Michael também compartilha que o perfil da população 60+ tem mudado muito e aquela ideia estereotipada do idoso fragilizado e sozinho em casa enquanto seu filho busca por ajuda não pode ser levada como via de regra. O fundador da Sanii revela que, dos mil idosos que a empresa conversou durante o período de alguns meses, em torno de 2 ⁄ 3 dos casos a busca por um serviço veio dos próprios idosos. Ele destaca que isso apresentou variações de acordo com a idade e houve um destaque muito grande das mulheres, de forma que 90% da procura por um cuidado veio do público feminino, o que está muito ligado a uma questão cultural. No entanto, é necessário ressaltar que essa procura aconteceu principalmente em torno de uma mensagem de melhoria da saúde neurológica, e não de um cuidado específico para a saúde mental, que é vista com um olhar de preconceito, especialmente para essa faixa etária.

“No início nossa mensagem estava muito voltada para a ideia de ‘longevidade’, mas esse é um conceito um pouco abstrato para as pessoas. Então começamos a tocar em um dos maiores pontos de dor para o idoso, que é a saúde neurológica. Percebemos que o idoso admite e quer trabalhar a questão da memória, atenção e cognição. Há um declínio cognitivo natural com o envelhecimento, existe a questão dos fatores genéticos, mas tem muito a ser feito para melhorar esses quadros. Percebemos que uma mensagem mais voltada para a ‘saúde neurológica’ e ‘saúde do cérebro’ chama atenção e há uma procura maior, principalmente pelo próprio idoso”.

Essa busca ativa do idoso contrasta com a experiência de Bruno Camargo como psicólogo. No caso de Bruno, ele conta que, em geral, são as famílias que procuram ajuda para seus idosos, uma vez que estes tendem a minimizar suas queixas com o intuito de não dar muito trabalho e não querer gerar um impacto onde estão inseridos. Esse contraste se relaciona ao preconceito com a ideia de procurar ajuda para saúde mental e a mensagem que a busca por um psicólogo ainda transmite para sociedade.

> Tarefa proposta 1:
Segundo o trecho sobre o cuidado de idosos, que porcentagem da procura por cuidado veio do público feminino?
> Tarefa proposta 2:
Retome o trecho sobre o cuidado de idosos e a saúde mental e dê continuidade ao texto a partir da última frase.
Este material tem origem diferente da do trecho sobre o cuidado de idosos.

> Material reunido:

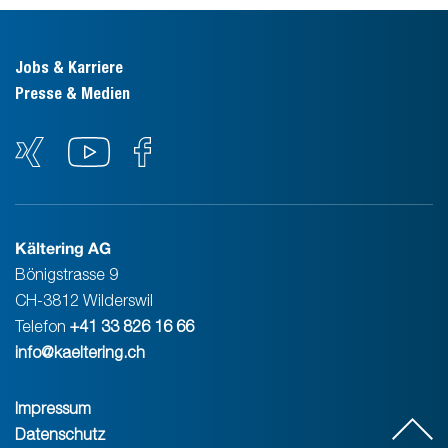
Jobs & Karriere
Presse & Medien
Kältering AG
Bönigstrasse 9
CH-3812 Wilderswil
Telefon
+41 33 826 16 66
info@kaeltering.ch
Impressum
Datenschutz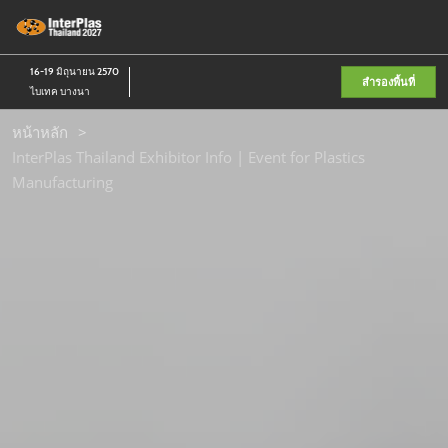
Skip
เป
to
ห
content
น
16-19 มิถุนายน 2570
สำรองพื้นที่
ไบเทค บางนา
หน้าหลัก
InterPlas Thailand Exhibitor Info | Event for Plastics
Manufacturing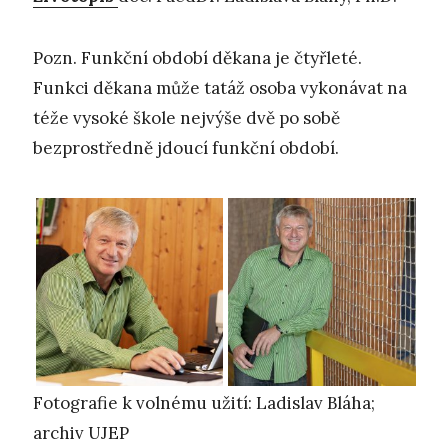
Pozn. Funkční období děkana je čtyřleté.
Funkci děkana může tatáž osoba vykonávat na
téže vysoké škole nejvýše dvě po sobě
bezprostředně jdoucí funkční období.
Fotografie k volnému užití: Ladislav Bláha;
archiv UJEP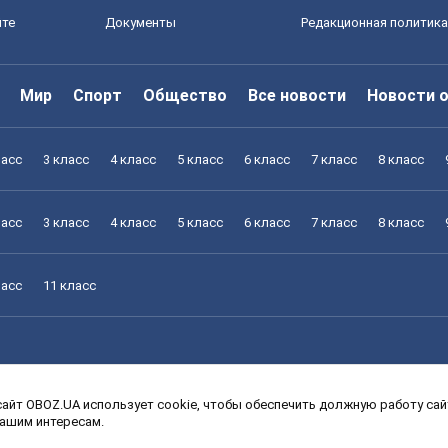
йте
Документы
Редакционная политика
Мир
Спорт
Общество
Все новости
Новости 
ласс
3 класс
4 класс
5 класс
6 класс
7 класс
8 класс
ласс
3 класс
4 класс
5 класс
6 класс
7 класс
8 класс
ласс
11 класс
айт OBOZ.UA использует cookie, чтобы обеспечить должную работу сайт
ласс
3 класс
4 класс
5 класс
6 класс
7 класс
8 класс
вашим интересам.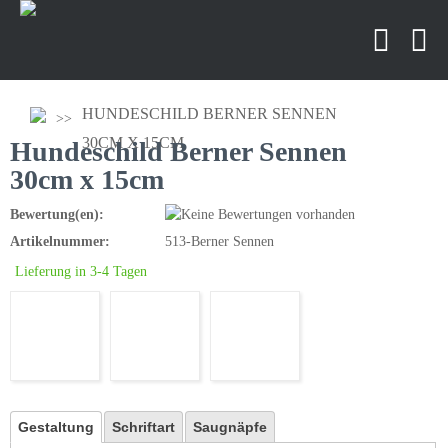
HUNDESCHILD BERNER SENNEN
30CM X 15CM
Hundeschild Berner Sennen
30cm x 15cm
Bewertung(en):
Artikelnummer:
513-Berner Sennen
Lieferung in 3-4 Tagen
Gestaltung
Schriftart
Saugnäpfe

> Sua resposta 1:
90% da procura por cuidado veio do público feminino.

> Sua resposta 2:
Michael Kapps corrobora com essa questão do estigma em torno do cuidado da saúde mental, ressaltando que muitos idosos não contam para seus filhos sobre o que sentem. “O idoso não pensa que precisa de terapia e se nós falamos ‘vamos enviar um psicólogo para falar com você’, há muita resistência. Mas na Sanii nós conseguimos moldar um pouco esse discurso para mitigar um pouco dessa resistência, apontando que o psicólogo vai estar lá para treinar a memória desse idoso, por exemplo”.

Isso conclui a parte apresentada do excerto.